Once you have counted the lines below that contain "labels", give that number and nothing else.

(Saved entries)
##############################

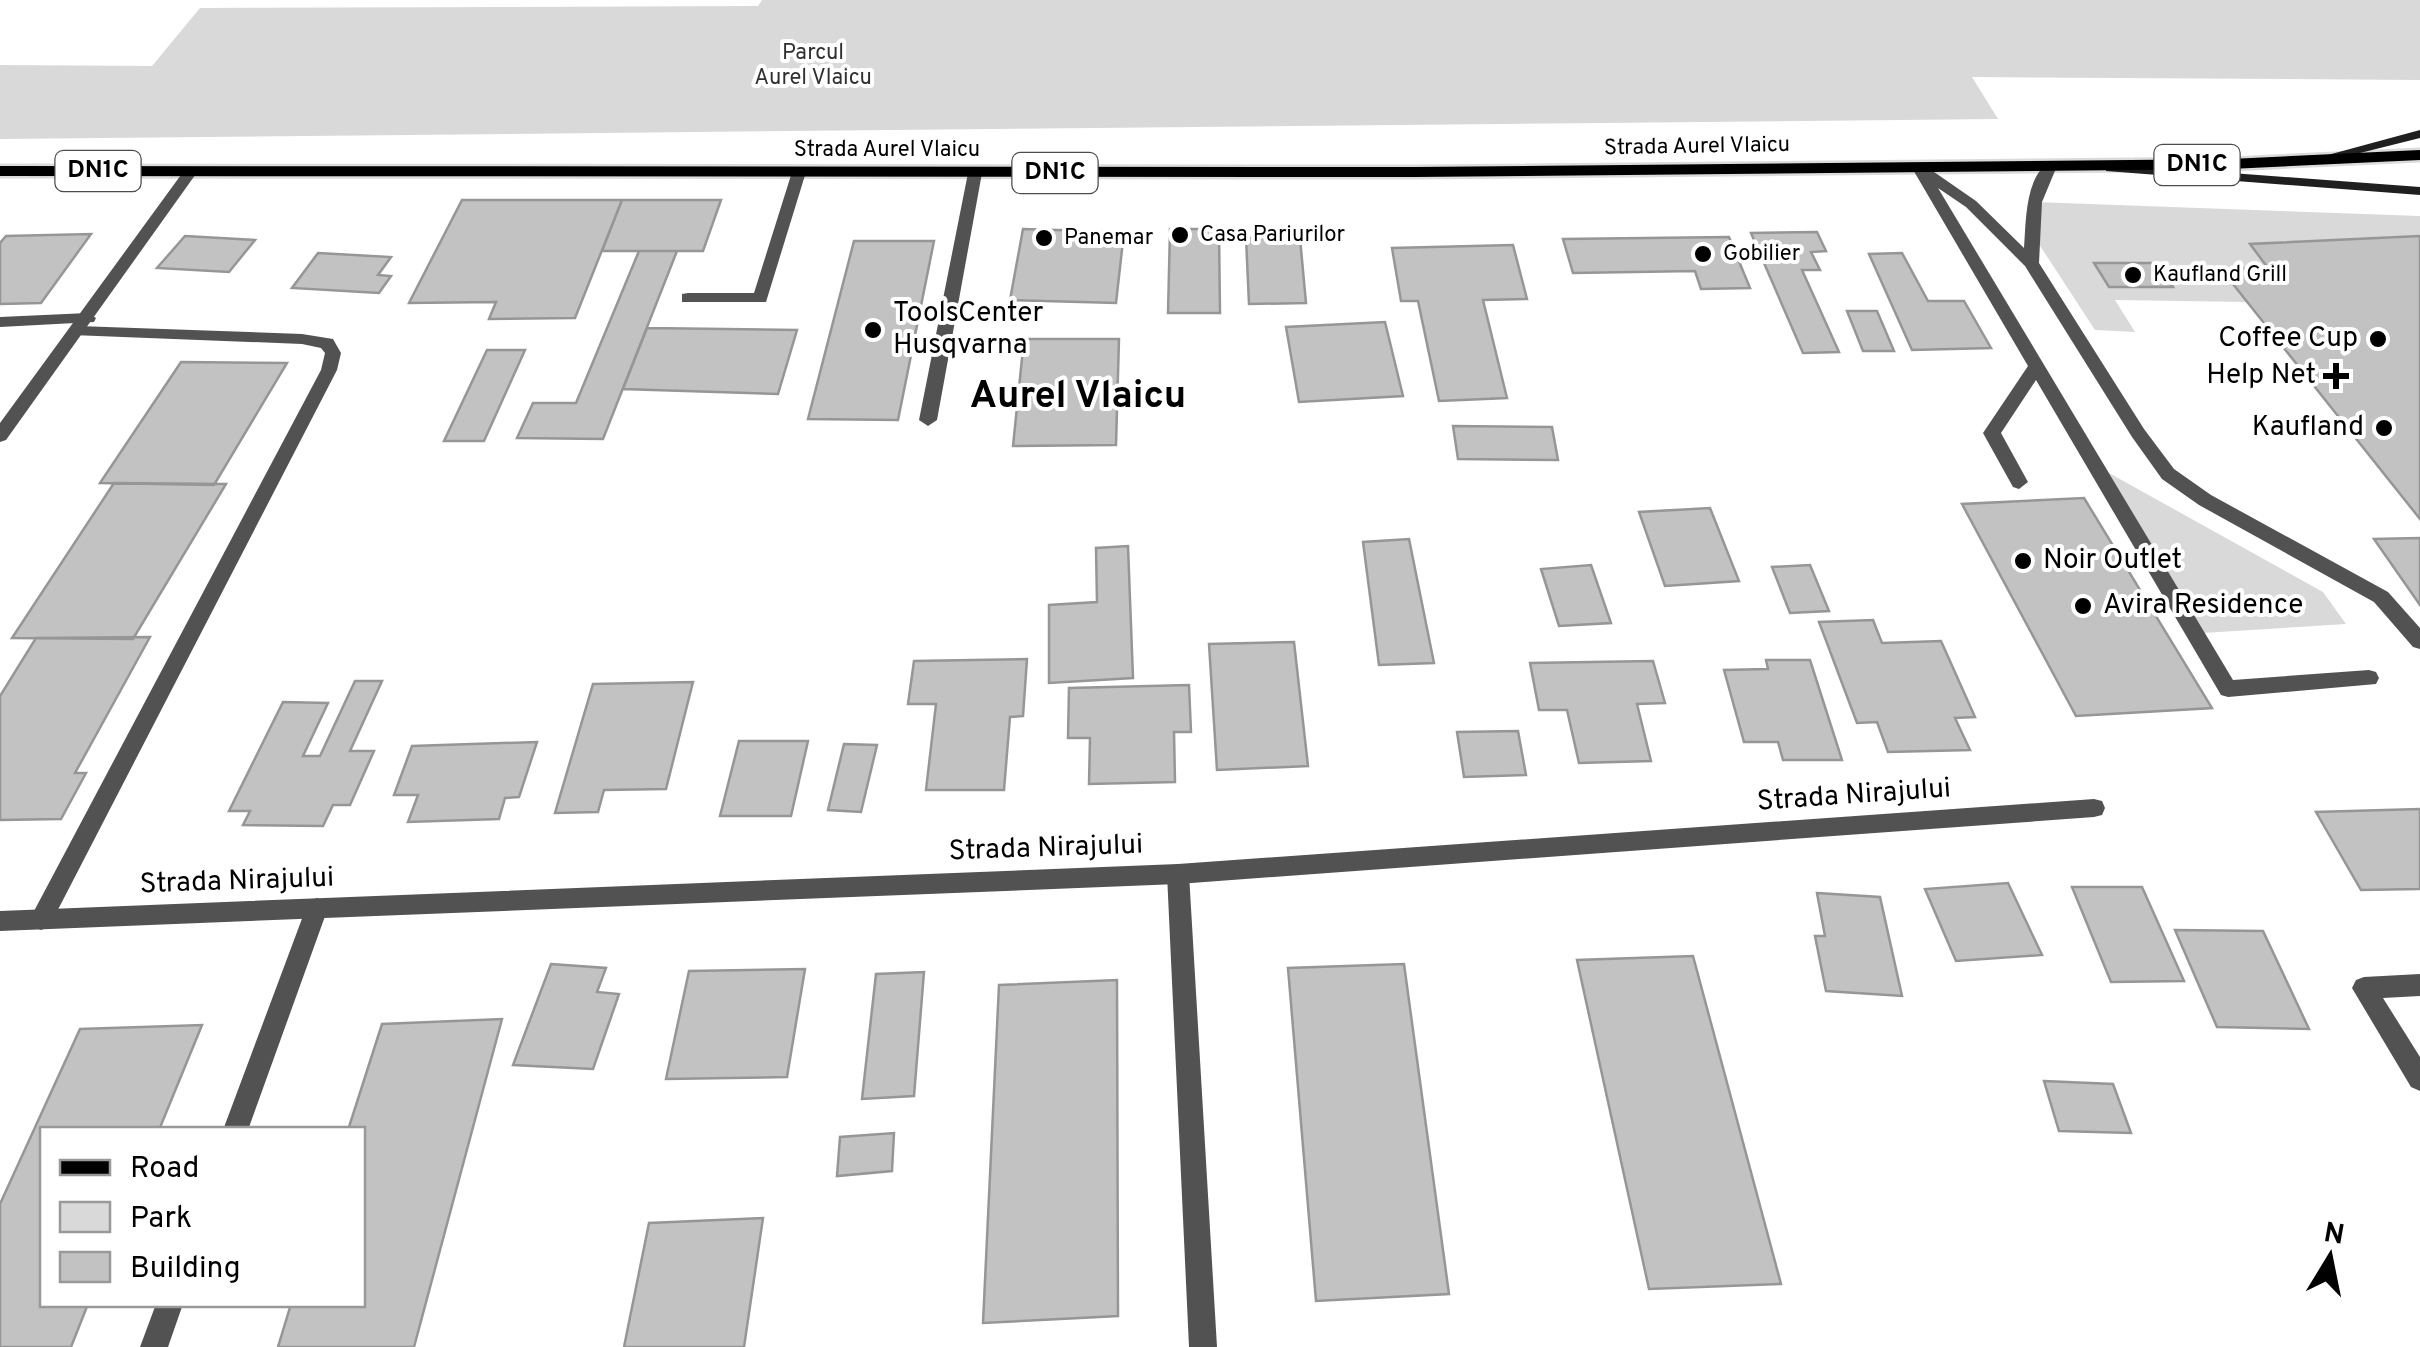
<svg xmlns="http://www.w3.org/2000/svg" width="2420" height="1347" font-family="Overpass,sans-serif">
  <style>
    .green { fill: #d9d9d9 }
    .building { fill: #c2c2c2; stroke: #969696; stroke-width: 2.5 }
    .lines { fill: none; stroke-linecap: round; stroke-linejoin: round }
    .primary-casing { stroke: #dbdbdb; stroke-width: 5 }
    .service { fill: #525252; fill-rule: evenodd }
    .minor { fill: #525252; fill-rule: evenodd }
    .secondary { fill: #1f1f1f; fill-rule: evenodd }
    .primary { fill: #000; fill-rule: evenodd }
    .poi-dot { fill: #000; stroke: #fff; stroke-width: 4 }
    .labels { text-anchor: middle; dominant-baseline: central; stroke-width: 8; stroke-linejoin: round; paint-order: stroke }
    .far-park-label { font-size: 22px; fill: #303030; stroke: #fff }
    .far-street-label { font-size: 22px; fill: #000; stroke: #fff }
    .far-poi-label { font-size: 22px; fill: #000; stroke: #fff; text-anchor: start }
    .shield { fill: #fff; stroke: #4c4c4c; stroke-width: 2.5 }
    .shield-label { font-size: 25px; font-weight: bold; fill: #000 }
    .poi-label { font-size: 28px; fill: #000; stroke: #fff; text-anchor: start }
    .street-label { font-size: 28px; fill: #000; stroke: #fff }
    .district-label { font-size: 38px; font-weight: bold; fill: #000; stroke: #fff }
  </style>
  <rect width="100%" height="100%" fill="#fff"/>
  <path class="green" d="M762 0H2420V80L1972 77 1998 119 0 139V65L152 66 200 8 758 6Z
    M2035 202 2420 216V236L2251 244 2268 268 2222 269 2248 302 2115 300 2135 332 2095 330 2033 235Z
    M2109 473 2323 592 2346 624 2203 633Z"/>
  <path class="building" d="M462 200H622L575 318 489 319 496 302 409 303Z
    M622 200H721L703 251H602Z
    M1023 229 1124 232 1116 303 1010 300Z
    M1170 229H1219L1220 313H1168Z
    M1817 232 1826 251 1811 252 1820 270H1802L1839 352 1803 353 1751 233Z
    M91 234 41 303 0 304V243L6 236Z
    M185 236 255 240 229 272 157 268Z
    M2420 236V519L2221 269 2268 268 2250 244Z
    M1729 237 1750 288 1701 289 1695 271 1573 273 1563 239Z
    M1246 238H1300L1306 303 1249 304Z
    M854 241H934L898 420 808 419Z
    M1513 245 1527 299 1483 300 1507 398 1439 401 1418 301H1401L1392 248Z
    M639 251H677L603 439 517 438 533 403H576Z
    M318 253 391 257 378 275 391 276 379 293 292 288Z
    M1902 253 1928 301H1964L1991 348 1912 350 1869 254Z
    M2094 263H2157L2173 287H2109Z
    M1847 311H1877L1894 351H1863Z
    M1385 322 1403 396 1299 402 1286 327Z
    M647 328 797 330 778 394 623 389Z
    M1024 339H1119L1116 445 1013 446Z
    M487 350H525L484 441H444Z
    M181 362 287 363 214 485 100 483Z
    M1453 426 1552 427 1558 460 1458 459Z
    M114 483 226 484 133 639 12 638Z
    M2084 498 2212 708 2076 716 1962 504Z
    M1710 508 1739 581 1665 586 1639 512Z
    M2420 538V605L2374 539Z
    M1409 539 1434 663 1379 665 1363 542Z
    M1128 546 1133 678 1049 683V605L1097 602 1096 548Z
    M1591 565 1611 623 1559 626 1541 569Z
    M1810 565 1829 611 1790 613 1772 567Z
    M1873 620 1882 643 1941 641 1975 717 1955 718 1970 750 1888 752 1877 722 1857 723 1819 622Z
    M150 637 75 773H86L61 819 0 820V696L36 638Z
    M1294 642 1308 766 1217 770 1209 644Z
    M1027 659 1023 716 1010 717 1004 790H926L936 704H908L914 661Z
    M1766 660H1810L1842 760H1783L1778 742H1744L1724 670 1768 669Z
    M1653 661 1665 703 1637 704 1651 761 1579 763 1567 710H1539L1530 663Z
    M355 681H382L350 751H374L350 805H333L323 826 243 825 250 811H229L283 702 328 703 303 756H320Z
    M693 682 666 789 604 790 598 812 555 813 593 684Z
    M1189 685 1191 732H1174L1175 782 1089 784 1090 738H1068L1069 688Z
    M1518 731 1526 775 1464 777 1457 732Z
    M739 741H808L791 816H720Z
    M537 742 519 797 505 798 499 819 408 822 418 795H394L412 746Z
    M844 744 877 745 861 812 828 810Z
    M2420 809V889L2361 890 2316 812Z
    M2008 883 2042 955 1956 961 1925 889Z
    M2072 887H2142L2184 981 2111 982Z
    M1817 893 1880 897 1902 996 1826 991 1815 936H1825Z
    M2175 930 2263 931 2309 1029 2217 1027Z
    M1693 956 1781 1284 1649 1289 1577 960Z
    M551 964 606 968 597 992 619 994 593 1069 513 1065Z
    M1404 964 1449 1294 1316 1301 1288 968Z
    M805 969 787 1077 666 1079 689 971Z
    M924 972 914 1096 862 1099 876 974Z
    M1117 980 1118 1316 983 1323 999 985Z
    M502 1019 414 1347H278L291 1304H362V1130H348L382 1024Z
    M202 1025 159 1130H42V1304H88L71 1347H0V1204L80 1029Z
    M2044 1081 2113 1084 2131 1133 2059 1131Z
    M894 1133 892 1171 837 1176 840 1137Z
    M763 1218 744 1347H624L649 1223Z"/>
  <g class="lines">
    <g class="primary-casing">
      <path id="primary" d="M2420 150V160L2230 169 1415 177 0 176V166L1415 167 2230 159Z"/>
    </g>
    <path class="service" d="M2050 162 2057 166 2042 202 2039 263 2144 429 2174 469 2211 495 2388 592 2420 628V649L2413 647 2374 602 2199 505 2162 479 2132 437 2025 266 1966 207 1938 188 2233 680 2369 670 2376 672 2379 678 2376 684 2228 697 2221 695 2036 380 2001 433 2028 482 2019 489 2013 487 1983 433 2028 366 1912 168 1924 165 1976 201 2024 248C2026 222 2025 176 2050 162Z
      M799 168 806 172 766 302H682V294L688 293H754L792 172Z
      M975 169 982 173 937 420 928 426 919 420 968 173Z
      M88 313 96 318 94 322 0 327V317Z
      M78 326 302 334 333 339 341 353 337 370 49 927 41 930 33 927 30 920 33 913 321 370 325 353 321 348 302 344 72 335V327Z
      M1178 864 1186 867 1189 874 1217 1347H1189L1167 874 1170 867Z
      M317 898 325 901 328 908 248 1130H223L306 908 309 901Z
      M2420 974V996L2383 998 2420 1057V1091L2411 1087 2352 988 2356 980 2364 977Z
      M156 1304H183L168 1347H140Z"/>
    <path class="minor" d="M191 167 198 171 6 440 0 442V423L186 168Z
      M2094 799 2102 801 2105 808 2102 815 2094 817 1178 884 0 931V911L1178 864Z"/>
    <path class="secondary" d="M2420 130V138L2320 163 2313 159Z
      M2111 164 2420 187V195L2106 171V165Z"/>
    <use href="#primary" class="primary"/>
  </g>
  <g class="poi-dot">
    <circle cx="1180" cy="235" r="10"/>
    <circle cx="1044" cy="238" r="10"/>
    <circle cx="1703" cy="254" r="10"/>
    <circle cx="2133" cy="275" r="10"/>
    <circle cx="873" cy="330" r="10"/>
    <circle cx="2378" cy="339" r="10"/>
    <path d="M2331 361h10v10h10v10h-10v10h-10v-10h-10v-10h10z"/>
    <circle cx="2384" cy="428" r="10"/>
    <circle cx="2023" cy="561" r="10"/>
    <circle cx="2083" cy="606" r="10"/>
  </g>
  <g class="labels">
    <g class="far-park-label">
      <text x="813" y="53">Parcul<tspan x="813" dy="25">Aurel Vlaicu</tspan></text>
    </g>
    <g class="far-street-label">
      <text transform="translate(1697 147) rotate(-1)">Strada Aurel Vlaicu</text>
      <text x="887" y="150">Strada Aurel Vlaicu</text>
    </g>
    <g class="far-poi-label">
      <text x="1200" y="235">Casa Pariurilor</text>
      <text x="1064" y="238">Panemar</text>
      <text x="1723" y="254">Gobilier</text>
      <text x="2153" y="275">Kaufland Grill</text>
    </g>
    <g class="shield">
      <rect x="2154.5" y="145" width="85" height="40" rx="8"/>
      <rect x="55.5" y="151" width="85" height="40" rx="8"/>
      <rect x="1012.5" y="153" width="85" height="40" rx="8"/>
    </g>
    <g class="shield-label">
      <text x="2197" y="165">DN1C</text>
      <text x="98" y="171">DN1C</text>
      <text x="1055" y="173">DN1C</text>
    </g>
    <g class="poi-label">
      <text x="893" y="314">ToolsCenter<tspan x="893" dy="32">Husqvarna</tspan></text>
      <text x="2358" y="339" text-anchor="end">Coffee Cup</text>
      <text x="2316" y="376" text-anchor="end">Help Net</text>
      <text x="2364" y="428" text-anchor="end">Kaufland</text>
      <text x="2043" y="561">Noir Outlet</text>
      <text x="2103" y="606">Avira Residence</text>
    </g>
    <g class="street-label">
      <text transform="translate(1854 796) rotate(-4)">Strada Nirajului</text>
      <text transform="translate(1046 849) rotate(-2)">Strada Nirajului</text>
      <text transform="translate(237 882) rotate(-2)">Strada Nirajului</text>
    </g>
    <g class="district-label">
      <text x="1078" y="397">Aurel Vlaicu</text>
    </g>
  </g>
  <rect x="40" y="1127" width="325" height="180" fill="#ffffff" stroke="#999999" stroke-width="2.5"/>
  <rect x="60" y="1160" width="50" height="15" fill="#000000" stroke="#999999" stroke-width="2.5"/>
  <text x="130" y="1177" font-size="30" fill="#000000">Road</text>
  <rect x="60" y="1202" width="50" height="30" fill="#d9d9d9" stroke="#999999" stroke-width="2.5"/>
  <text x="130" y="1227" font-size="30" fill="#000000">Park</text>
  <rect x="60" y="1252" width="50" height="30" fill="#c2c2c2" stroke="#999999" stroke-width="2.5"/>
  <text x="130" y="1277" font-size="30" fill="#000000">Building</text>
  <g transform="translate(2330 1257) rotate(10)" stroke="#ffffff" stroke-width="8" paint-order="stroke">
  <path d="M0-8L18 38L0 25L-18 38Z" fill="#000000"/>
  <text y="-15" font-size="28" font-weight="bold" text-anchor="middle" fill="#000000">N</text>
  </g>
</svg>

##############################

■ ANSWER BOX ■
2